Crowdsurfing toujours : une poubelle vogue sur le public pendant le concert de Cheveu. Enorme concert. Juste, note pour plus tard, les gars : le gros son, c’est encore mieux en montagnes russes qu’en tout-à-fond. On sait, la formule 1 est toute neuve. Mais vous êtes tellement forts en trajectoires étranges…
Les organisateurs du festival se font pourrir sur Facebook par les festivaliers pour la piètre qualité de l’accueil du public. Les arguments se tiennent, c’est écrit en français et le community manager qui a photoshopé le devant de la scène, transformée en green de golf », est une andouille. On espère que celui qui le paye l’a bien engueulé.
Plus tôt, Temples débarque dans l’espace presse. Leur look est à l’image de leur musique : un plagiat sans imagination. On rajoute ridicule par méchanceté gratuite. Plus tard, on file voir la fin du set de Toy. Notre voisin résume l’affaire en une punchline : « C’est bruyant mais ça ne décolle pas. » Avant, il y avait eu Baxter Dury. On ne comprend pas trop l’intérêt de ce genre de concerts dans un festival, encore moins sur la grande scène. Et pourtant. Et pourtant. Il nous a encore tiré des larmes. Et on n’est pas les seuls : un soutien-gorge a fini sur scène. Ah, ces Anglais… Encore plus tard à l’espace presse, on lui lâchera un bruyant « Baxter, I love what you do ! », tandis qu’une cour de je-ne-sais-qui s’agitent autour de lui.

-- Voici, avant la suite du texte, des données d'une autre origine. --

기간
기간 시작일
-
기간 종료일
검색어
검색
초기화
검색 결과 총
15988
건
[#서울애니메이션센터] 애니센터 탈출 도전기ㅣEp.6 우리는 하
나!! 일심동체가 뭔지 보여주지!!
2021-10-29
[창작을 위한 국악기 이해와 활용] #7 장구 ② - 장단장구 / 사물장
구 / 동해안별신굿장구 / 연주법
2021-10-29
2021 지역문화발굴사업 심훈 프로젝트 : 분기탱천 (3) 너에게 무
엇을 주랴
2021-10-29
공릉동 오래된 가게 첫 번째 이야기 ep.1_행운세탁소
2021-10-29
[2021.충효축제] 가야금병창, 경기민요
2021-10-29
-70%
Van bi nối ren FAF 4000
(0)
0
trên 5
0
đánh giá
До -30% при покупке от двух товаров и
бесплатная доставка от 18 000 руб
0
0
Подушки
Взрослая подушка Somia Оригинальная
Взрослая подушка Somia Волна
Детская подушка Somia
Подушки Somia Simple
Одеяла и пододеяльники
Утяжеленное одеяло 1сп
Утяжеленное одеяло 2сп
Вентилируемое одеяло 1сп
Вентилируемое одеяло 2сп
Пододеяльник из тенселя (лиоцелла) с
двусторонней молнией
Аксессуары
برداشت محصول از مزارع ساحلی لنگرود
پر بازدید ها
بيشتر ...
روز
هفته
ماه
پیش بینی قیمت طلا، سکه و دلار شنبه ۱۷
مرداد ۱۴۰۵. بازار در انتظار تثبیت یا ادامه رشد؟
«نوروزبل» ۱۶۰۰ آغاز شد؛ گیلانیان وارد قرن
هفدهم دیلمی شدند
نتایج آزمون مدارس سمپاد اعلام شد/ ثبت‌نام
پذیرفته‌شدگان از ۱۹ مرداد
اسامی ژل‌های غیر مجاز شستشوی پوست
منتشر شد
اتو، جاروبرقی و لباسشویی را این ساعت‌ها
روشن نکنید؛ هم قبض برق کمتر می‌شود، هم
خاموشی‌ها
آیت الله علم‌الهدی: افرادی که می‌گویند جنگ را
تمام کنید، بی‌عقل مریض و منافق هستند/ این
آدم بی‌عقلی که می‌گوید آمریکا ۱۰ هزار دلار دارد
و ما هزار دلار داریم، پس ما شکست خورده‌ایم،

On finit un verre de cidre à la main, l’autre qui s’agite pour saluer les copains, la gorge un peu serrée. Le dernier jour a beau être un jour comme les autres, ça n’empêche pas de sentir monter un blues d’enfer. Même le chemin du retour est sec. Il est temps de partir.
Quitter la Route du Rock, ou le supplice de Cancale
Un dimanche à la mer. Parkings pleins dégueulant sur la plage, poussettes roulant sur les pieds, terrasses des restaurants remplies ras-la-gueule tandis qu’à l’horizon, le Mont Saint-Michel, impassible, toise tout ce petit monde claquant ses derniers chèques vacances. En plus, je suis allergique aux fruits de mer. Il a fallu un certain temps avant de se décider à rentrer dans l’autre pays où habite la pluie.